→ Excerpts from a dataset:
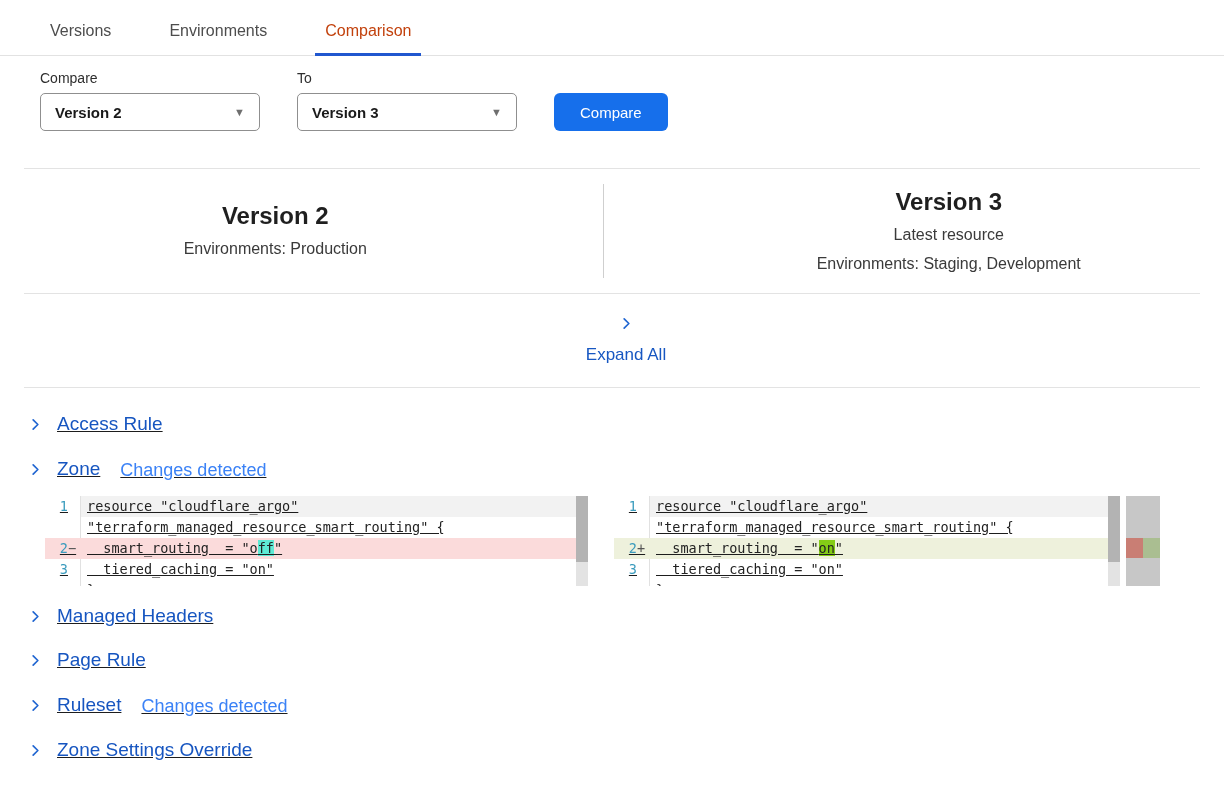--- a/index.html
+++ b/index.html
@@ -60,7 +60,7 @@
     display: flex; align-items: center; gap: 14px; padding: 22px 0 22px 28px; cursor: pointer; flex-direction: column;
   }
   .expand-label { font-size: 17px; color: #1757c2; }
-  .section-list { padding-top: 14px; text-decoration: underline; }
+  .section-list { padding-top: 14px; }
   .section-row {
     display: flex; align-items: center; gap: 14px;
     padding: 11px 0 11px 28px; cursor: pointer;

→ WORK INSTRUCTION: Could you copy every record exactly, without the pictures?

→ OUTPUT OF THE TASK:
--- a/index.html
+++ b/index.html
@@ -60,7 +60,7 @@
     display: flex; align-items: center; gap: 14px; padding: 22px 0 22px 28px; cursor: pointer; flex-direction: column;
   }
   .expand-label { font-size: 17px; color: #1757c2; }
-  .section-list { padding-top: 14px; text-decoration: underline; }
+  .section-list { padding-top: 14px; }
   .section-row {
     display: flex; align-items: center; gap: 14px;
     padding: 11px 0 11px 28px; cursor: pointer;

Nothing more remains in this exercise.